Three months ago, another worse scenario trailed the woes of medical doctors in Niger State, when the government inappropriately dismissed their service in favour of victimising them. Their grievances for the implementation of promotion are overlooked. The few senior members among them depart for more lucrative offers beyond the state. Due to insufficient medical personnel, indigent people are left to face the imminent dread of sudden death. The list goes on.
Insufficient servicemen undermine productivity
In 2023, according to the Nigerian Country Diagnostic Note (CDN) by the African Development Bank (AFDB), about 34.3 percent of Nigerian workers were working poor and living in poverty despite being employed. The agony of Nigerian workers fuels the intent of leaving the country in favour of a better-paying job abroad. The tech industries are presently depleted of workers.
The brain drain is already happening. Skilled workers in the tech industry and other sectors are fleeing to countries like Canada and Germany, where they can earn decent wages. Analysis shows that the Tech Industries pay an average software developer 40 dollars an hour in Canada and Germany, which is ₦62,934.80 in Nigerian currency.
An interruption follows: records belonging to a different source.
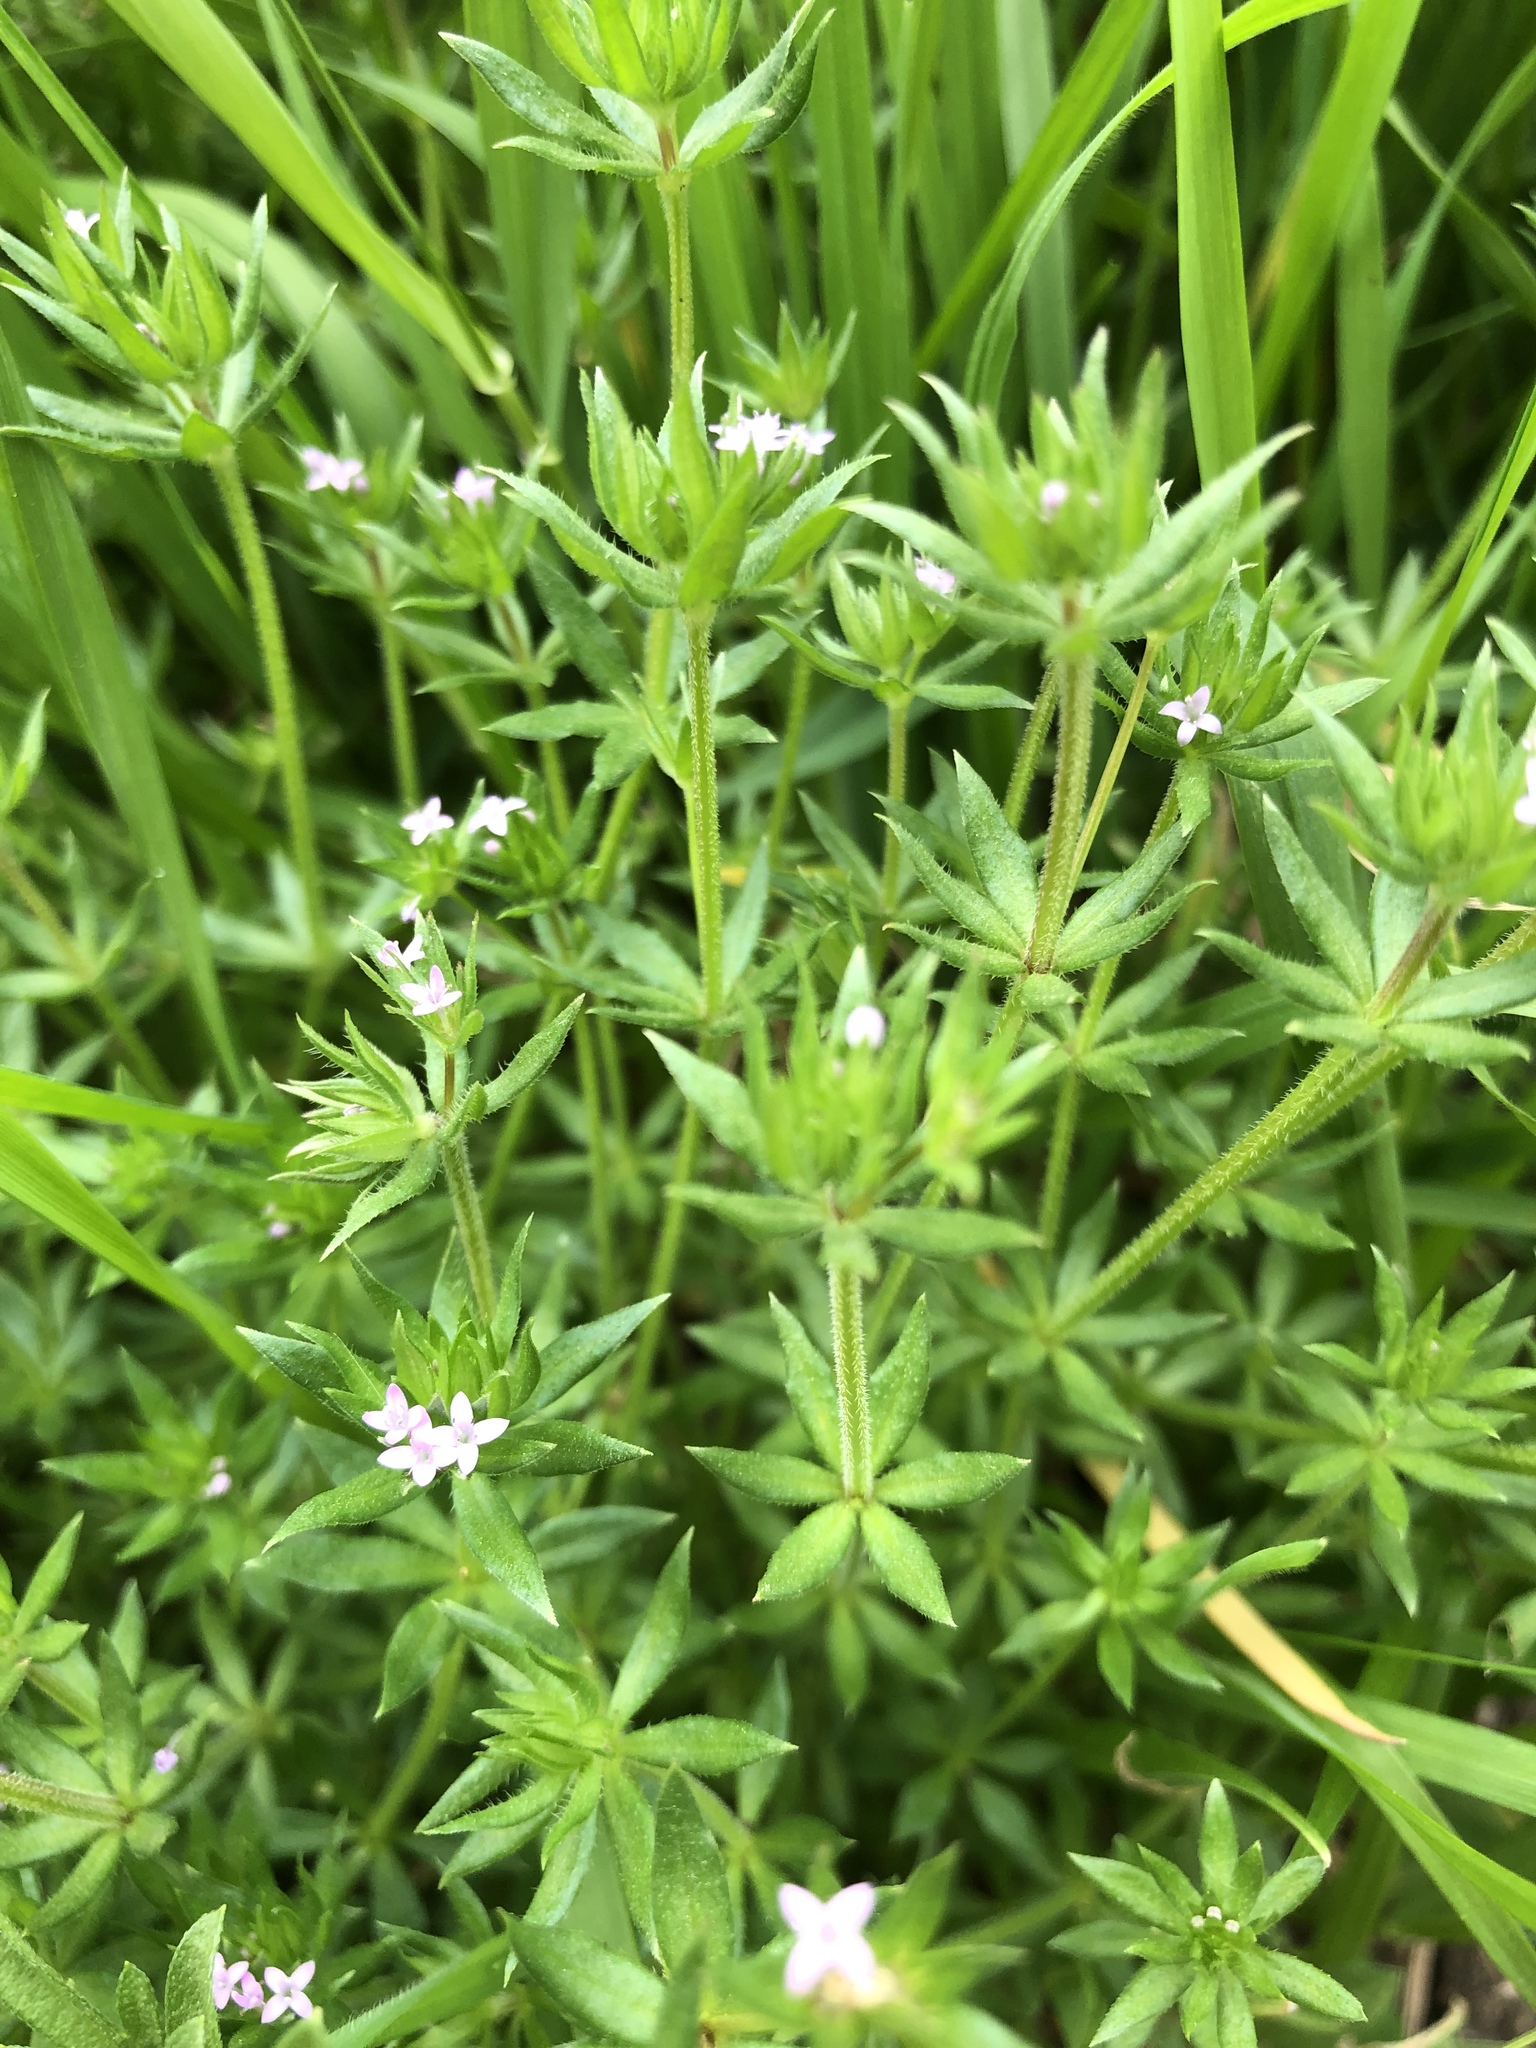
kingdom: Plantae
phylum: Tracheophyta
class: Magnoliopsida
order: Gentianales
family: Rubiaceae
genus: Sherardia
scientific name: Sherardia arvensis
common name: Field madder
It was gathered that the registered nurses earn 37 dollars (₦58,296.46 (NGN). While other finance managers and psychologists earn 43 dollars (₦67,764.97 NGN) per hour. While a Nigerian doctor receives a meagre amount of N160,000 to N600,000 monthly, depending on level and position.
Unfortunately, the tech industries no longer have software developers, data analysts, programmers, and other cyber security specialists that support technological advancement in the country. Most of them are abandoning the industries for lucrative offers overseas. Again, Techcabal reported that 52 percent of tech professionals are likely to quit their jobs for opportunities abroad. The impact on critical sectors is already being felt. Other sectors like banking, commerce, and education are losing highly qualified experts. Productivity will be undermined, and the economy will suffer more.
Also, based on a Nigerian Legit report, those landing on the shores of the UK and Britain as cleaners earn a monthly pay of N994k and 100 dollars with a two-day holiday in a year. This is unlike those in Nigeria that collect as little as N10,000 or less monthly. This fat salary is among the juicy opportunities luring Nigerians to flee the country to avoid living in beggarly conditions.
State governors are more interested in reckless spending than paying workers. In three months, they spent N968 billion on entertainment, including N322.6 billion on frivolities. This is unacceptable when workers are struggling to survive. Only one governor, from Adamawa State, has agreed to pay workers the new minimum wage in September. Others are watching as their workers suffer.
If governors continue to delay implementing the new minimum wage, workers will be pushed to the brink of extinction. Depression, poverty, and desperation will become the norm. This is a ticking time bomb, and governors must act now to prevent a catastrophe.
Usman Yakubu Usman is a Journalism for Liberty fellow at the Liberalist Centre.